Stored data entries
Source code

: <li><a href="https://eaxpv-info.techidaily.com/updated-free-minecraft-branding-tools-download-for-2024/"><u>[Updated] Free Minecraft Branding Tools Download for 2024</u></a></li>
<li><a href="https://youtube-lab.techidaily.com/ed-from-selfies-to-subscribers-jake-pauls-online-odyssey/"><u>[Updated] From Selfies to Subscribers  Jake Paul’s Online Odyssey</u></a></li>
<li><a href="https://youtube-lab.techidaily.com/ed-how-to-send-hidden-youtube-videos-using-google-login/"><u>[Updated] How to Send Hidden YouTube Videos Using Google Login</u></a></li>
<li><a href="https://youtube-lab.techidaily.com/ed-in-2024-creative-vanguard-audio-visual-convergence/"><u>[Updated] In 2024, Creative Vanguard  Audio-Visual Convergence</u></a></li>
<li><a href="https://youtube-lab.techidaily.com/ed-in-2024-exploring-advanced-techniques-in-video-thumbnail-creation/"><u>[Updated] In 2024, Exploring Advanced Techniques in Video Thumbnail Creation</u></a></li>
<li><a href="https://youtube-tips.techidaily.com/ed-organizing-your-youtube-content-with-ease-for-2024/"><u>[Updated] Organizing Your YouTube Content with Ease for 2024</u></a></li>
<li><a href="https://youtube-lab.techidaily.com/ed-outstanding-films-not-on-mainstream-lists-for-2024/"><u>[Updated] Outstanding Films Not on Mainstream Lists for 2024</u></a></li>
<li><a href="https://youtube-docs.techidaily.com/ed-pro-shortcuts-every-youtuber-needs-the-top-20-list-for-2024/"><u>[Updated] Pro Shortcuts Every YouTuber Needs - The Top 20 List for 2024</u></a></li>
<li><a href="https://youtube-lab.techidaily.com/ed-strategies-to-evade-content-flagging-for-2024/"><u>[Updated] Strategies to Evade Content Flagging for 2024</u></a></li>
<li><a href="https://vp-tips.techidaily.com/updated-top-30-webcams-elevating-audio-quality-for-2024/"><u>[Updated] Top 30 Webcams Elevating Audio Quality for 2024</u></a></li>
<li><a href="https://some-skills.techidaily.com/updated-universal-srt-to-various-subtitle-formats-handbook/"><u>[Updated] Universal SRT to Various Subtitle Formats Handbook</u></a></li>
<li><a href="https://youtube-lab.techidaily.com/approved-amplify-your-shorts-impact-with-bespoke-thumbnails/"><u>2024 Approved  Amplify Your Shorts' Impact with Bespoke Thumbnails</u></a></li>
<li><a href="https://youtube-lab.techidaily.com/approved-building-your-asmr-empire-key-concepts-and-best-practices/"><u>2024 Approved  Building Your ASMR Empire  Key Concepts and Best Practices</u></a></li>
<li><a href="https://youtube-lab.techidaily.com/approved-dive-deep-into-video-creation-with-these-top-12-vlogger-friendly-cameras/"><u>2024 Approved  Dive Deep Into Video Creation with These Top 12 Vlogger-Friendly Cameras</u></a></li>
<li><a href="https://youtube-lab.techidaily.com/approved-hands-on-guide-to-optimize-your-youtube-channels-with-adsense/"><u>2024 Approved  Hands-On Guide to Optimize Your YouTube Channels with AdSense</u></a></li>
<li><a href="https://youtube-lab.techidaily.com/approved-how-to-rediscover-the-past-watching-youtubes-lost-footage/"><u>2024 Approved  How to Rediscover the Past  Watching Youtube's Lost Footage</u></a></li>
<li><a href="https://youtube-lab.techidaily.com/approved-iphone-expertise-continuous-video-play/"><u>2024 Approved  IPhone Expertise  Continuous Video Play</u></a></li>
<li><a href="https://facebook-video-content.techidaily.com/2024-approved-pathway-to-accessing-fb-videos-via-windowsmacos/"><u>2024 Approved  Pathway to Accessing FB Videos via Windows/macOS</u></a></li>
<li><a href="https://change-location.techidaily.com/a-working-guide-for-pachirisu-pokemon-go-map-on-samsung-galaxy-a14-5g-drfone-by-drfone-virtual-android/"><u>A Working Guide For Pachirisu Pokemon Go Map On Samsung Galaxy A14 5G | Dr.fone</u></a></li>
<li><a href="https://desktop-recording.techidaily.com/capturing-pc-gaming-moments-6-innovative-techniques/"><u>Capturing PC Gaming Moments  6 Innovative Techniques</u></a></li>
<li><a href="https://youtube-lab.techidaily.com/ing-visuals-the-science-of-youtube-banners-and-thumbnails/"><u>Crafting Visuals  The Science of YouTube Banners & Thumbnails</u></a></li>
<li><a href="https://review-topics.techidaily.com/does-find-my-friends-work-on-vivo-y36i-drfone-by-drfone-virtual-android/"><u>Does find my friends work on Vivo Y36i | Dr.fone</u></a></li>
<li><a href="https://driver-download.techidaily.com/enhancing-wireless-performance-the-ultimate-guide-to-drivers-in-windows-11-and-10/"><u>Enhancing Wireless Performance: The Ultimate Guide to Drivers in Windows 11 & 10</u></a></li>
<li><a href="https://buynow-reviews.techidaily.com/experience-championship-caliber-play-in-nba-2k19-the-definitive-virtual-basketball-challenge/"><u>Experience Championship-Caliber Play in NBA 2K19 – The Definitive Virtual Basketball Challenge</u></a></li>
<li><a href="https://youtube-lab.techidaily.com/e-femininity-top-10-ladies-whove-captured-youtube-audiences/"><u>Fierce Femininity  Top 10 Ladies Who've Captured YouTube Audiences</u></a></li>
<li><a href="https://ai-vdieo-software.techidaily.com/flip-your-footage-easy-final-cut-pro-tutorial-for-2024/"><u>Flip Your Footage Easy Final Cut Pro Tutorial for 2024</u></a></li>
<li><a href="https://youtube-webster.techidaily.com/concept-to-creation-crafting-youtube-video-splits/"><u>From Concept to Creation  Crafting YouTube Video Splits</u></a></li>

▶ WHAT YOU SHOULD DO: Rewrite the material with every "youtube-lab" replaced by "youtube-hub", leaving everything else unchanged.

▶ ANSWER TO THIS PROBLEM:
Source code

: <li><a href="https://eaxpv-info.techidaily.com/updated-free-minecraft-branding-tools-download-for-2024/"><u>[Updated] Free Minecraft Branding Tools Download for 2024</u></a></li>
<li><a href="https://youtube-hub.techidaily.com/ed-from-selfies-to-subscribers-jake-pauls-online-odyssey/"><u>[Updated] From Selfies to Subscribers  Jake Paul’s Online Odyssey</u></a></li>
<li><a href="https://youtube-hub.techidaily.com/ed-how-to-send-hidden-youtube-videos-using-google-login/"><u>[Updated] How to Send Hidden YouTube Videos Using Google Login</u></a></li>
<li><a href="https://youtube-hub.techidaily.com/ed-in-2024-creative-vanguard-audio-visual-convergence/"><u>[Updated] In 2024, Creative Vanguard  Audio-Visual Convergence</u></a></li>
<li><a href="https://youtube-hub.techidaily.com/ed-in-2024-exploring-advanced-techniques-in-video-thumbnail-creation/"><u>[Updated] In 2024, Exploring Advanced Techniques in Video Thumbnail Creation</u></a></li>
<li><a href="https://youtube-tips.techidaily.com/ed-organizing-your-youtube-content-with-ease-for-2024/"><u>[Updated] Organizing Your YouTube Content with Ease for 2024</u></a></li>
<li><a href="https://youtube-hub.techidaily.com/ed-outstanding-films-not-on-mainstream-lists-for-2024/"><u>[Updated] Outstanding Films Not on Mainstream Lists for 2024</u></a></li>
<li><a href="https://youtube-docs.techidaily.com/ed-pro-shortcuts-every-youtuber-needs-the-top-20-list-for-2024/"><u>[Updated] Pro Shortcuts Every YouTuber Needs - The Top 20 List for 2024</u></a></li>
<li><a href="https://youtube-hub.techidaily.com/ed-strategies-to-evade-content-flagging-for-2024/"><u>[Updated] Strategies to Evade Content Flagging for 2024</u></a></li>
<li><a href="https://vp-tips.techidaily.com/updated-top-30-webcams-elevating-audio-quality-for-2024/"><u>[Updated] Top 30 Webcams Elevating Audio Quality for 2024</u></a></li>
<li><a href="https://some-skills.techidaily.com/updated-universal-srt-to-various-subtitle-formats-handbook/"><u>[Updated] Universal SRT to Various Subtitle Formats Handbook</u></a></li>
<li><a href="https://youtube-hub.techidaily.com/approved-amplify-your-shorts-impact-with-bespoke-thumbnails/"><u>2024 Approved  Amplify Your Shorts' Impact with Bespoke Thumbnails</u></a></li>
<li><a href="https://youtube-hub.techidaily.com/approved-building-your-asmr-empire-key-concepts-and-best-practices/"><u>2024 Approved  Building Your ASMR Empire  Key Concepts and Best Practices</u></a></li>
<li><a href="https://youtube-hub.techidaily.com/approved-dive-deep-into-video-creation-with-these-top-12-vlogger-friendly-cameras/"><u>2024 Approved  Dive Deep Into Video Creation with These Top 12 Vlogger-Friendly Cameras</u></a></li>
<li><a href="https://youtube-hub.techidaily.com/approved-hands-on-guide-to-optimize-your-youtube-channels-with-adsense/"><u>2024 Approved  Hands-On Guide to Optimize Your YouTube Channels with AdSense</u></a></li>
<li><a href="https://youtube-hub.techidaily.com/approved-how-to-rediscover-the-past-watching-youtubes-lost-footage/"><u>2024 Approved  How to Rediscover the Past  Watching Youtube's Lost Footage</u></a></li>
<li><a href="https://youtube-hub.techidaily.com/approved-iphone-expertise-continuous-video-play/"><u>2024 Approved  IPhone Expertise  Continuous Video Play</u></a></li>
<li><a href="https://facebook-video-content.techidaily.com/2024-approved-pathway-to-accessing-fb-videos-via-windowsmacos/"><u>2024 Approved  Pathway to Accessing FB Videos via Windows/macOS</u></a></li>
<li><a href="https://change-location.techidaily.com/a-working-guide-for-pachirisu-pokemon-go-map-on-samsung-galaxy-a14-5g-drfone-by-drfone-virtual-android/"><u>A Working Guide For Pachirisu Pokemon Go Map On Samsung Galaxy A14 5G | Dr.fone</u></a></li>
<li><a href="https://desktop-recording.techidaily.com/capturing-pc-gaming-moments-6-innovative-techniques/"><u>Capturing PC Gaming Moments  6 Innovative Techniques</u></a></li>
<li><a href="https://youtube-hub.techidaily.com/ing-visuals-the-science-of-youtube-banners-and-thumbnails/"><u>Crafting Visuals  The Science of YouTube Banners & Thumbnails</u></a></li>
<li><a href="https://review-topics.techidaily.com/does-find-my-friends-work-on-vivo-y36i-drfone-by-drfone-virtual-android/"><u>Does find my friends work on Vivo Y36i | Dr.fone</u></a></li>
<li><a href="https://driver-download.techidaily.com/enhancing-wireless-performance-the-ultimate-guide-to-drivers-in-windows-11-and-10/"><u>Enhancing Wireless Performance: The Ultimate Guide to Drivers in Windows 11 & 10</u></a></li>
<li><a href="https://buynow-reviews.techidaily.com/experience-championship-caliber-play-in-nba-2k19-the-definitive-virtual-basketball-challenge/"><u>Experience Championship-Caliber Play in NBA 2K19 – The Definitive Virtual Basketball Challenge</u></a></li>
<li><a href="https://youtube-hub.techidaily.com/e-femininity-top-10-ladies-whove-captured-youtube-audiences/"><u>Fierce Femininity  Top 10 Ladies Who've Captured YouTube Audiences</u></a></li>
<li><a href="https://ai-vdieo-software.techidaily.com/flip-your-footage-easy-final-cut-pro-tutorial-for-2024/"><u>Flip Your Footage Easy Final Cut Pro Tutorial for 2024</u></a></li>
<li><a href="https://youtube-webster.techidaily.com/concept-to-creation-crafting-youtube-video-splits/"><u>From Concept to Creation  Crafting YouTube Video Splits</u></a></li>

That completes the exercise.